WHAT YOU WILL DO — From the first line to the last, print the records exactly.
>>>
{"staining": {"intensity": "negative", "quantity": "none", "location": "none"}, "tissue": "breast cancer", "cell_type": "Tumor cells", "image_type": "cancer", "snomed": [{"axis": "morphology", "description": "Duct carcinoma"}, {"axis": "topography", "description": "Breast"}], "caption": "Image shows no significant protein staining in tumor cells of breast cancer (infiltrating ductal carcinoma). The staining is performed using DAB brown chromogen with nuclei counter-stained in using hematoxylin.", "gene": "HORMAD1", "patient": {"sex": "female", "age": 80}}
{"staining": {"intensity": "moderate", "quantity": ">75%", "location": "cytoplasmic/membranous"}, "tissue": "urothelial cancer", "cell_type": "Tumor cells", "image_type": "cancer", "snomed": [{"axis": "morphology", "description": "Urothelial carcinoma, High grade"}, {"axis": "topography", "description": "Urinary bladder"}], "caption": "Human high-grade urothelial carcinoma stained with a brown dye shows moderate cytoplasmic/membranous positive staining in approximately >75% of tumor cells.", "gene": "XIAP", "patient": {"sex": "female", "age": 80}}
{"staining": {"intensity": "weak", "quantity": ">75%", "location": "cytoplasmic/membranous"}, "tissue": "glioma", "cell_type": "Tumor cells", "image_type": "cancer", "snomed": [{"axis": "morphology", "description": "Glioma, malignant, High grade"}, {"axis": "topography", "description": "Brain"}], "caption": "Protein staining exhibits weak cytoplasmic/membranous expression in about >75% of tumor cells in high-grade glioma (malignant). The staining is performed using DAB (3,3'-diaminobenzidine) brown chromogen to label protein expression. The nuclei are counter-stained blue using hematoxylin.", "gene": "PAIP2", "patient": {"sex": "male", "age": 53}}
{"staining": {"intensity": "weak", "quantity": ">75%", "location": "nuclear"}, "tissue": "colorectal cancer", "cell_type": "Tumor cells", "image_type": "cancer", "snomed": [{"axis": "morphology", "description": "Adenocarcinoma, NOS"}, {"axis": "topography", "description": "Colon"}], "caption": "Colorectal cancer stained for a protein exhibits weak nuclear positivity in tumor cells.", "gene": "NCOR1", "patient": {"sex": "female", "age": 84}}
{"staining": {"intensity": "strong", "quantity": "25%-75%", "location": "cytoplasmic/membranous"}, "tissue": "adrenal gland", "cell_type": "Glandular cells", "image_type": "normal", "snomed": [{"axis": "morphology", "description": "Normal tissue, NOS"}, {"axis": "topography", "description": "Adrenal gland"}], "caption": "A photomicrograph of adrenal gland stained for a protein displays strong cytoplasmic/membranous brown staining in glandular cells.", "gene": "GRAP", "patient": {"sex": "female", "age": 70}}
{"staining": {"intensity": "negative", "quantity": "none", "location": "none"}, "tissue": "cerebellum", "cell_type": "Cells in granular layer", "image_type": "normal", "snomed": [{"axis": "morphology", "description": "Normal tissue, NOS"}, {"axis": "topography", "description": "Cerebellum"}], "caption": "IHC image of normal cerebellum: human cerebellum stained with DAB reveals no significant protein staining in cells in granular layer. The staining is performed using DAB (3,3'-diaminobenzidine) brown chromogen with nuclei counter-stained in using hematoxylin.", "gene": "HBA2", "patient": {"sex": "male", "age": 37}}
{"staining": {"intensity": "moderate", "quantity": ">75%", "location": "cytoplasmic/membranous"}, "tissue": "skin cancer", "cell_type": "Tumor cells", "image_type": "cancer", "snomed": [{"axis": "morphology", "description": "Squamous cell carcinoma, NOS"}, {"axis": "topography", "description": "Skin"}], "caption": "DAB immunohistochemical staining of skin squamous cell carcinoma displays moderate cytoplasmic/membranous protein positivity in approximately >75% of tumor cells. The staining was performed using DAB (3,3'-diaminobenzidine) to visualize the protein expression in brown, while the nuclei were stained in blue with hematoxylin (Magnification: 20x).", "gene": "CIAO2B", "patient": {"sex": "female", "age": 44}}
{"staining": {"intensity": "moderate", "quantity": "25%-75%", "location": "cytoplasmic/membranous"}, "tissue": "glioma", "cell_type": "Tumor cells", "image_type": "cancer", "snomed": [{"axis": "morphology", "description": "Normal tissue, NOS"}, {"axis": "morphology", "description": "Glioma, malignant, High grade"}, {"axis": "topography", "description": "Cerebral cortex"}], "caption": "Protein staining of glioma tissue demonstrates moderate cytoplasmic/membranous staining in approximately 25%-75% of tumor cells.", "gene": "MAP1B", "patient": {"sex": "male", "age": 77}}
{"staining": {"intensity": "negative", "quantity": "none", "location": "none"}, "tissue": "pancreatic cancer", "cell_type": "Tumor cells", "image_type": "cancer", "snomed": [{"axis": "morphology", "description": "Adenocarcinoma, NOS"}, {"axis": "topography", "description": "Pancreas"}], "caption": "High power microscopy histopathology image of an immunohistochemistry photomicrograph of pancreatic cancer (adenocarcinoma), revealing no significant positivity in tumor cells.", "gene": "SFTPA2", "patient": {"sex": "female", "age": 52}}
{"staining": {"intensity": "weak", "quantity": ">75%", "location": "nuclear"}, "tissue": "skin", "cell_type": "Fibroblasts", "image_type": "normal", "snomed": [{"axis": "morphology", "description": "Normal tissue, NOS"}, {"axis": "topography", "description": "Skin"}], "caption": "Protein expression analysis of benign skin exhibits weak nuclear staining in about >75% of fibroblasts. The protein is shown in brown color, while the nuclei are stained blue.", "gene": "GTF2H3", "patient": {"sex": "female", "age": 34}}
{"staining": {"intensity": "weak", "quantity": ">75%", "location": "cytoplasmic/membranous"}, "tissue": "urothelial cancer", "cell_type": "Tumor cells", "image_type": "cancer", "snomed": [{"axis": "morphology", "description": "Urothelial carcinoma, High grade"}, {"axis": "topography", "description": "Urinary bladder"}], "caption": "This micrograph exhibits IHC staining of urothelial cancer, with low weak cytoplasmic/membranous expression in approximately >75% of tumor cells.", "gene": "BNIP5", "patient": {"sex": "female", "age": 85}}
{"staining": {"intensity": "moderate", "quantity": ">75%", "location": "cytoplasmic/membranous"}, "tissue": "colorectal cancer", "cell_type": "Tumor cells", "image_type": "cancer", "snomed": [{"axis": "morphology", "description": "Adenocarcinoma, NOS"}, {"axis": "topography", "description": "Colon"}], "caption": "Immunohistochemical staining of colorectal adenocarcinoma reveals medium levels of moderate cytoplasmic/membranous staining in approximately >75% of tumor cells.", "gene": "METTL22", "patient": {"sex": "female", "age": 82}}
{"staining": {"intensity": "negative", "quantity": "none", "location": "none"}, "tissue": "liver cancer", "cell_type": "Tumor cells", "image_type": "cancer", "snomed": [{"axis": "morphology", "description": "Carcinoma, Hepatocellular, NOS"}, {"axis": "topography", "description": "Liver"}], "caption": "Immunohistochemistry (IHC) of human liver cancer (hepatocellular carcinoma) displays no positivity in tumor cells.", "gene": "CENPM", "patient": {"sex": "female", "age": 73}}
<<<
ANSWER FOR THIS EXERCISE —
{"staining": {"intensity": "negative", "quantity": "none", "location": "none"}, "tissue": "breast cancer", "cell_type": "Tumor cells", "image_type": "cancer", "snomed": [{"axis": "morphology", "description": "Duct carcinoma"}, {"axis": "topography", "description": "Breast"}], "caption": "Image shows no significant protein staining in tumor cells of breast cancer (infiltrating ductal carcinoma). The staining is performed using DAB brown chromogen with nuclei counter-stained in using hematoxylin.", "gene": "HORMAD1", "patient": {"sex": "female", "age": 80}}
{"staining": {"intensity": "moderate", "quantity": ">75%", "location": "cytoplasmic/membranous"}, "tissue": "urothelial cancer", "cell_type": "Tumor cells", "image_type": "cancer", "snomed": [{"axis": "morphology", "description": "Urothelial carcinoma, High grade"}, {"axis": "topography", "description": "Urinary bladder"}], "caption": "Human high-grade urothelial carcinoma stained with a brown dye shows moderate cytoplasmic/membranous positive staining in approximately >75% of tumor cells.", "gene": "XIAP", "patient": {"sex": "female", "age": 80}}
{"staining": {"intensity": "weak", "quantity": ">75%", "location": "cytoplasmic/membranous"}, "tissue": "glioma", "cell_type": "Tumor cells", "image_type": "cancer", "snomed": [{"axis": "morphology", "description": "Glioma, malignant, High grade"}, {"axis": "topography", "description": "Brain"}], "caption": "Protein staining exhibits weak cytoplasmic/membranous expression in about >75% of tumor cells in high-grade glioma (malignant). The staining is performed using DAB (3,3'-diaminobenzidine) brown chromogen to label protein expression. The nuclei are counter-stained blue using hematoxylin.", "gene": "PAIP2", "patient": {"sex": "male", "age": 53}}
{"staining": {"intensity": "weak", "quantity": ">75%", "location": "nuclear"}, "tissue": "colorectal cancer", "cell_type": "Tumor cells", "image_type": "cancer", "snomed": [{"axis": "morphology", "description": "Adenocarcinoma, NOS"}, {"axis": "topography", "description": "Colon"}], "caption": "Colorectal cancer stained for a protein exhibits weak nuclear positivity in tumor cells.", "gene": "NCOR1", "patient": {"sex": "female", "age": 84}}
{"staining": {"intensity": "strong", "quantity": "25%-75%", "location": "cytoplasmic/membranous"}, "tissue": "adrenal gland", "cell_type": "Glandular cells", "image_type": "normal", "snomed": [{"axis": "morphology", "description": "Normal tissue, NOS"}, {"axis": "topography", "description": "Adrenal gland"}], "caption": "A photomicrograph of adrenal gland stained for a protein displays strong cytoplasmic/membranous brown staining in glandular cells.", "gene": "GRAP", "patient": {"sex": "female", "age": 70}}
{"staining": {"intensity": "negative", "quantity": "none", "location": "none"}, "tissue": "cerebellum", "cell_type": "Cells in granular layer", "image_type": "normal", "snomed": [{"axis": "morphology", "description": "Normal tissue, NOS"}, {"axis": "topography", "description": "Cerebellum"}], "caption": "IHC image of normal cerebellum: human cerebellum stained with DAB reveals no significant protein staining in cells in granular layer. The staining is performed using DAB (3,3'-diaminobenzidine) brown chromogen with nuclei counter-stained in using hematoxylin.", "gene": "HBA2", "patient": {"sex": "male", "age": 37}}
{"staining": {"intensity": "moderate", "quantity": ">75%", "location": "cytoplasmic/membranous"}, "tissue": "skin cancer", "cell_type": "Tumor cells", "image_type": "cancer", "snomed": [{"axis": "morphology", "description": "Squamous cell carcinoma, NOS"}, {"axis": "topography", "description": "Skin"}], "caption": "DAB immunohistochemical staining of skin squamous cell carcinoma displays moderate cytoplasmic/membranous protein positivity in approximately >75% of tumor cells. The staining was performed using DAB (3,3'-diaminobenzidine) to visualize the protein expression in brown, while the nuclei were stained in blue with hematoxylin (Magnification: 20x).", "gene": "CIAO2B", "patient": {"sex": "female", "age": 44}}
{"staining": {"intensity": "moderate", "quantity": "25%-75%", "location": "cytoplasmic/membranous"}, "tissue": "glioma", "cell_type": "Tumor cells", "image_type": "cancer", "snomed": [{"axis": "morphology", "description": "Normal tissue, NOS"}, {"axis": "morphology", "description": "Glioma, malignant, High grade"}, {"axis": "topography", "description": "Cerebral cortex"}], "caption": "Protein staining of glioma tissue demonstrates moderate cytoplasmic/membranous staining in approximately 25%-75% of tumor cells.", "gene": "MAP1B", "patient": {"sex": "male", "age": 77}}
{"staining": {"intensity": "negative", "quantity": "none", "location": "none"}, "tissue": "pancreatic cancer", "cell_type": "Tumor cells", "image_type": "cancer", "snomed": [{"axis": "morphology", "description": "Adenocarcinoma, NOS"}, {"axis": "topography", "description": "Pancreas"}], "caption": "High power microscopy histopathology image of an immunohistochemistry photomicrograph of pancreatic cancer (adenocarcinoma), revealing no significant positivity in tumor cells.", "gene": "SFTPA2", "patient": {"sex": "female", "age": 52}}
{"staining": {"intensity": "weak", "quantity": ">75%", "location": "nuclear"}, "tissue": "skin", "cell_type": "Fibroblasts", "image_type": "normal", "snomed": [{"axis": "morphology", "description": "Normal tissue, NOS"}, {"axis": "topography", "description": "Skin"}], "caption": "Protein expression analysis of benign skin exhibits weak nuclear staining in about >75% of fibroblasts. The protein is shown in brown color, while the nuclei are stained blue.", "gene": "GTF2H3", "patient": {"sex": "female", "age": 34}}
{"staining": {"intensity": "weak", "quantity": ">75%", "location": "cytoplasmic/membranous"}, "tissue": "urothelial cancer", "cell_type": "Tumor cells", "image_type": "cancer", "snomed": [{"axis": "morphology", "description": "Urothelial carcinoma, High grade"}, {"axis": "topography", "description": "Urinary bladder"}], "caption": "This micrograph exhibits IHC staining of urothelial cancer, with low weak cytoplasmic/membranous expression in approximately >75% of tumor cells.", "gene": "BNIP5", "patient": {"sex": "female", "age": 85}}
{"staining": {"intensity": "moderate", "quantity": ">75%", "location": "cytoplasmic/membranous"}, "tissue": "colorectal cancer", "cell_type": "Tumor cells", "image_type": "cancer", "snomed": [{"axis": "morphology", "description": "Adenocarcinoma, NOS"}, {"axis": "topography", "description": "Colon"}], "caption": "Immunohistochemical staining of colorectal adenocarcinoma reveals medium levels of moderate cytoplasmic/membranous staining in approximately >75% of tumor cells.", "gene": "METTL22", "patient": {"sex": "female", "age": 82}}
{"staining": {"intensity": "negative", "quantity": "none", "location": "none"}, "tissue": "liver cancer", "cell_type": "Tumor cells", "image_type": "cancer", "snomed": [{"axis": "morphology", "description": "Carcinoma, Hepatocellular, NOS"}, {"axis": "topography", "description": "Liver"}], "caption": "Immunohistochemistry (IHC) of human liver cancer (hepatocellular carcinoma) displays no positivity in tumor cells.", "gene": "CENPM", "patient": {"sex": "female", "age": 73}}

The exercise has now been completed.